Nate Solder, Robert Kraft

New England Patriots first round draft choice Nate Solder,right, a 6-foot-8 offensive tackle out of Colorado, shakes hands with Patriots Chairman and CEO Robert Kraft during an NFL football news conference at Gillette Stadium in Foxborough, Mass, Friday, April 29, 2011. (AP Photo/Winslow Townson)

AP

Patriots owner Robert Kraft, a moderate voice in the ongoing labor dispute who has yet to truly be heard by his more headstrong colleagues, believes that the situation has approached the point at which it could become a real problem for both sides.

Speaking at the third annual Science of Sports fair at Gilette Stadium, Kraft expressed concern that the work stoppage has lasted long enough. “We have to be very careful and I think we’re coming to that point now where we start to hurt ourselves collectively in the eyes of our fans,” Kraft said, according to Mike Reiss of ESPN.com. “In the end, the fans just want football.”

He’s right. Even though plenty of fans and members of the jack-of-all-trades-master-of-none sports media have assumed a “wake me up when they miss Week One” attitude toward the NFL lockout, the truth is that the 2011 season will be impacted significantly if a solution isn’t reached fairly soon. Every year, anywhere from 50 to 75 percent of a team’s offense and defense is installed during offseason workouts; if all offseason workouts are missed, teams with new coaches, coordinators, and/or quarterbacks will suffer.
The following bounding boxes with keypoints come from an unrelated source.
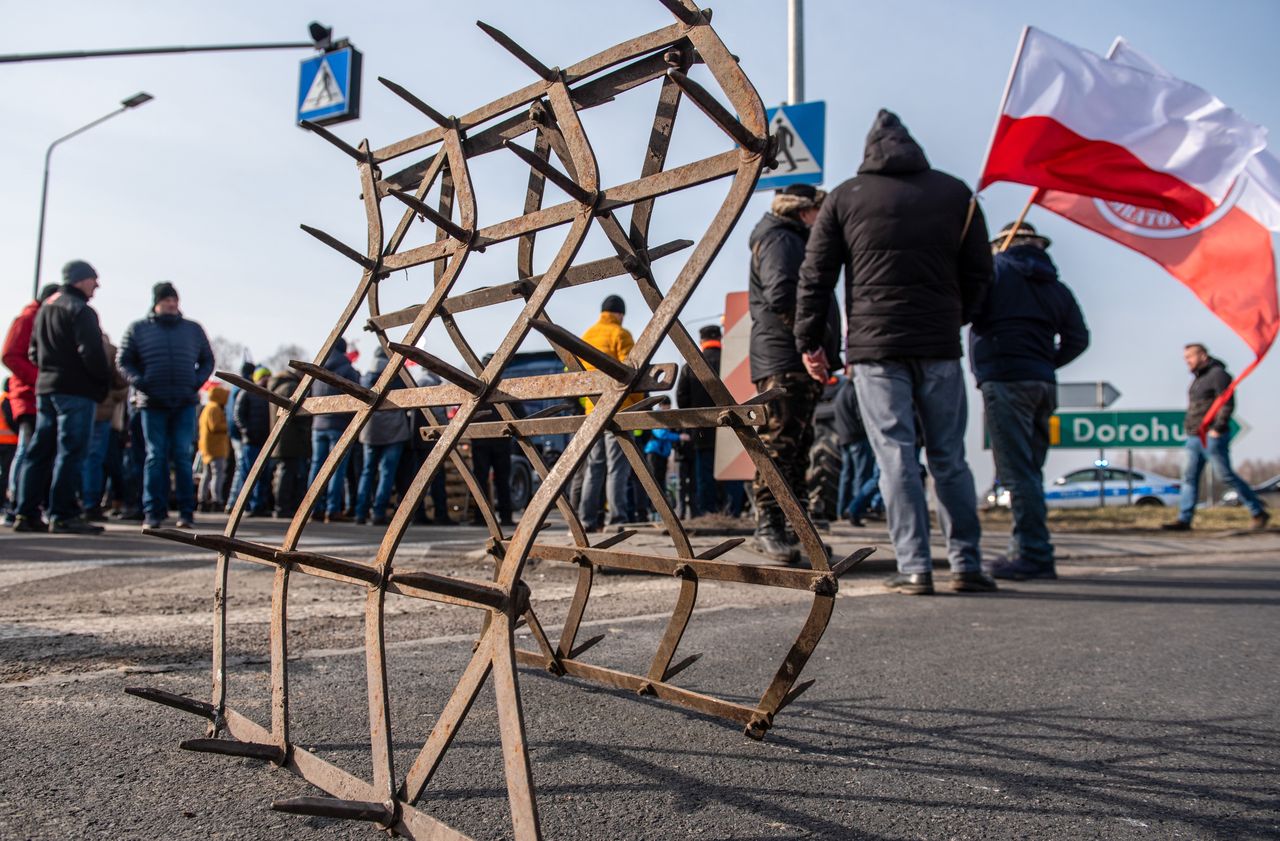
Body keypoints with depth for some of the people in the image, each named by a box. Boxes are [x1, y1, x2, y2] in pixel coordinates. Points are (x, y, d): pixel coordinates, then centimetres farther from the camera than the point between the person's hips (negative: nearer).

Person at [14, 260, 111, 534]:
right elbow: (92, 354, -18)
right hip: (76, 391, -9)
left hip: (44, 388, 9)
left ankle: (27, 513, 12)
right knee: (70, 452, -8)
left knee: (40, 451, 10)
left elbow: (34, 351, 22)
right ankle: (63, 515, -10)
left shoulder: (44, 308, 18)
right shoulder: (80, 310, -10)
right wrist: (104, 382, -6)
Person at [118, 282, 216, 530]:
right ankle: (154, 511, 6)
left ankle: (186, 511, 3)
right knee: (156, 457, 2)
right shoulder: (138, 329, 8)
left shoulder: (193, 329, 13)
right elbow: (123, 361, 9)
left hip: (185, 404, 1)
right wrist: (139, 382, -7)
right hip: (152, 403, -1)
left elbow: (207, 361, 18)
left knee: (182, 456, 0)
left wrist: (197, 382, 1)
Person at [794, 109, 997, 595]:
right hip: (940, 345, 2)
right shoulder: (956, 193, 11)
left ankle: (914, 568, -2)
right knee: (949, 459, 8)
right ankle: (967, 564, 11)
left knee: (896, 458, -1)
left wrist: (809, 341, 9)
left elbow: (816, 277, 4)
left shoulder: (844, 197, 6)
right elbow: (978, 273, 13)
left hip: (874, 346, -2)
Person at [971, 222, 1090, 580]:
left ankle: (1033, 554, -11)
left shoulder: (996, 268, 0)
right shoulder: (1055, 285, 17)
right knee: (1030, 471, 12)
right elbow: (1077, 339, 12)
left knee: (1018, 472, -9)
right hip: (1043, 383, 7)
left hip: (1004, 380, -7)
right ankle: (1029, 551, 15)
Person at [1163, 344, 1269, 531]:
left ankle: (1259, 513, 6)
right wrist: (1190, 427, 15)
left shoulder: (1218, 374, -10)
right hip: (1194, 438, 9)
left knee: (1226, 475, -6)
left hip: (1212, 437, -9)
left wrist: (1218, 428, -22)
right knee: (1189, 477, 3)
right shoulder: (1198, 378, 19)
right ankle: (1184, 520, 2)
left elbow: (1228, 404, -17)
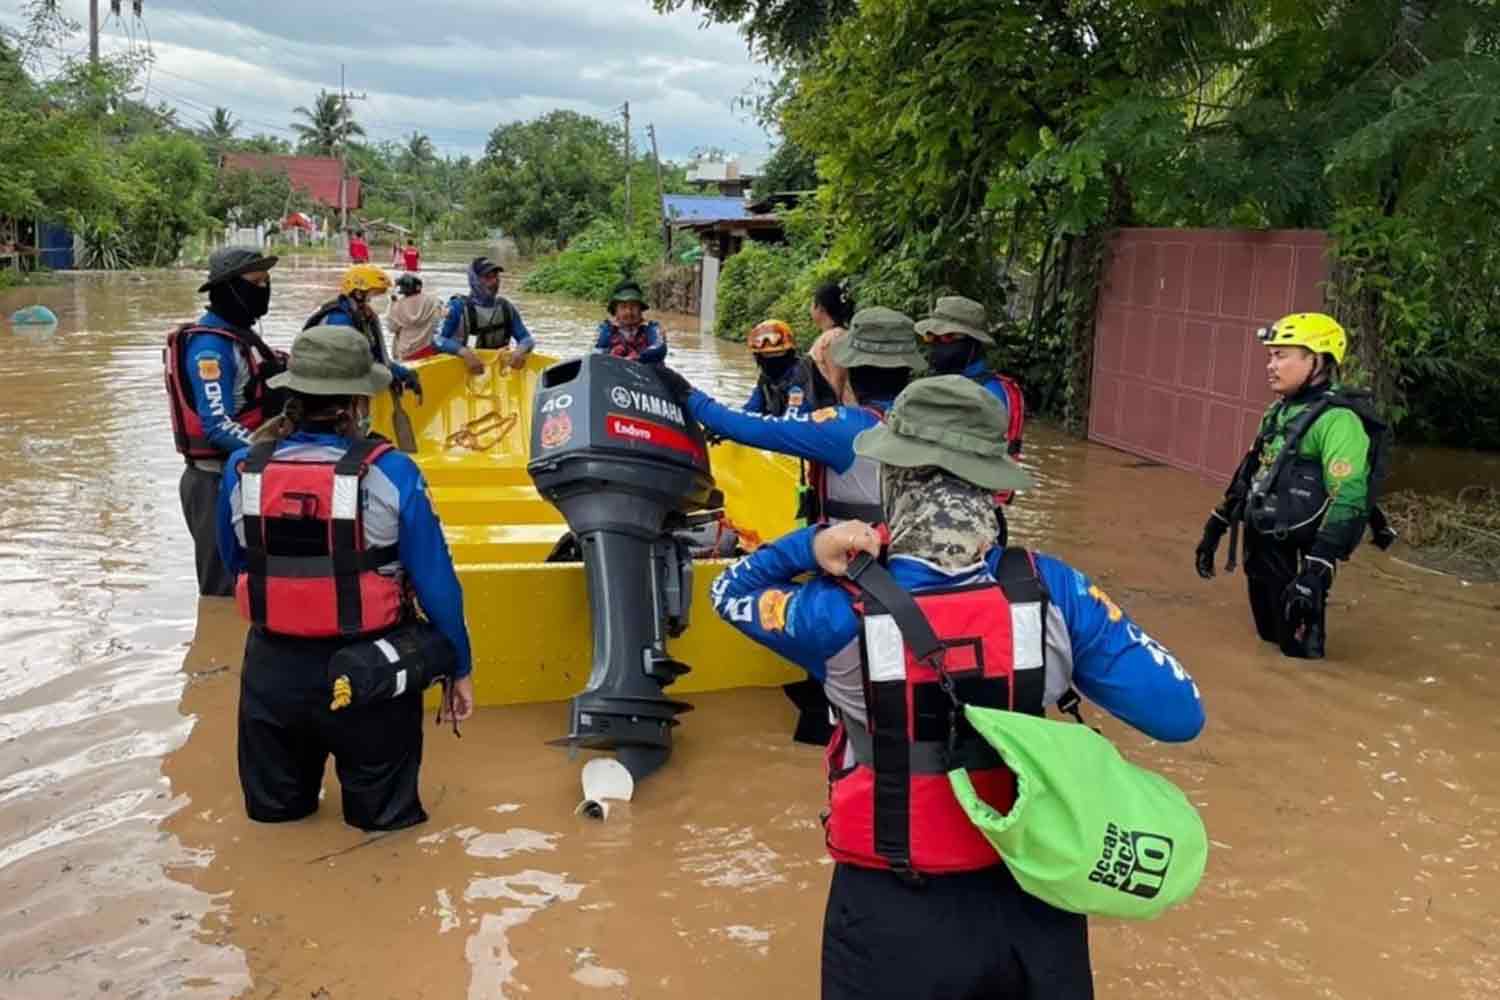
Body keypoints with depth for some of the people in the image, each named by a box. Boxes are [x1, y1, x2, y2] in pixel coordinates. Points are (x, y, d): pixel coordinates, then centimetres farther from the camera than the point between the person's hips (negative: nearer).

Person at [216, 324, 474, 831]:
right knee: (383, 814, 17)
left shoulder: (243, 469, -7)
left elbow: (234, 565, 9)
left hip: (273, 671, 3)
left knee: (274, 808, 25)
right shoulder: (388, 472, -17)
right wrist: (460, 666, 0)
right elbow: (435, 579, -12)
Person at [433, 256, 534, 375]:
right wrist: (464, 352, -35)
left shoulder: (506, 307, 6)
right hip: (464, 370, -3)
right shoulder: (459, 307, -7)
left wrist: (521, 349, -19)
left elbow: (526, 338, 6)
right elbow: (437, 339, -18)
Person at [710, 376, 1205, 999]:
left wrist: (809, 545, -14)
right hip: (1032, 904, 2)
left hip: (893, 912, -1)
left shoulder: (845, 614, -18)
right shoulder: (1051, 591, -15)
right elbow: (1180, 713, -9)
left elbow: (730, 592, 2)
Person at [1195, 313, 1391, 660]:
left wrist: (1316, 572, -32)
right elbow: (1249, 474, 22)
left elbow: (1347, 501, -26)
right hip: (1263, 547, 9)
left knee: (1298, 652, 0)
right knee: (1269, 640, 20)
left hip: (1299, 556, -9)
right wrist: (1214, 529, 22)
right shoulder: (1279, 410, 12)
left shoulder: (1337, 419, -18)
In turn, the competitiveness of the league in 2011, even if not a single game is missed, will be diminished.

It gets worse as the lockout chews into training camp and the preseason. And if, in the end, an eleventh-hour deal is struck three weeks before Week One, a full season will nevertheless consist of haves and have-nots, with veteran teams that played into January having stable rosters and coaching staffs having a leg up.

That’s why the best solution remains a long-term, win-win labor deal negotiated sooner rather than later, with both sides thinking not about their own interests but about the long-term best interests of the game. If either side is serious about working this thing out, they’ll have a chance to get started in earnest on Monday, when mediation resumes in Minnesota. Though we’ve gone from optimistic to pessimistic and back and forth and so on over the last several months, we’re optimistic that we can be pessimistic about the outlook for continued mediation in the immediate future.

Until the Eighth Circuit rules on Judge Nelson’s decision to lift the lockout, neither side is going to be serious about getting a deal done. Unfortunately, we’ve got a feeling that, after the Eighth Circuit rules, the losing party will find a way to justify digging in even deeper until the next stop on the litigation express.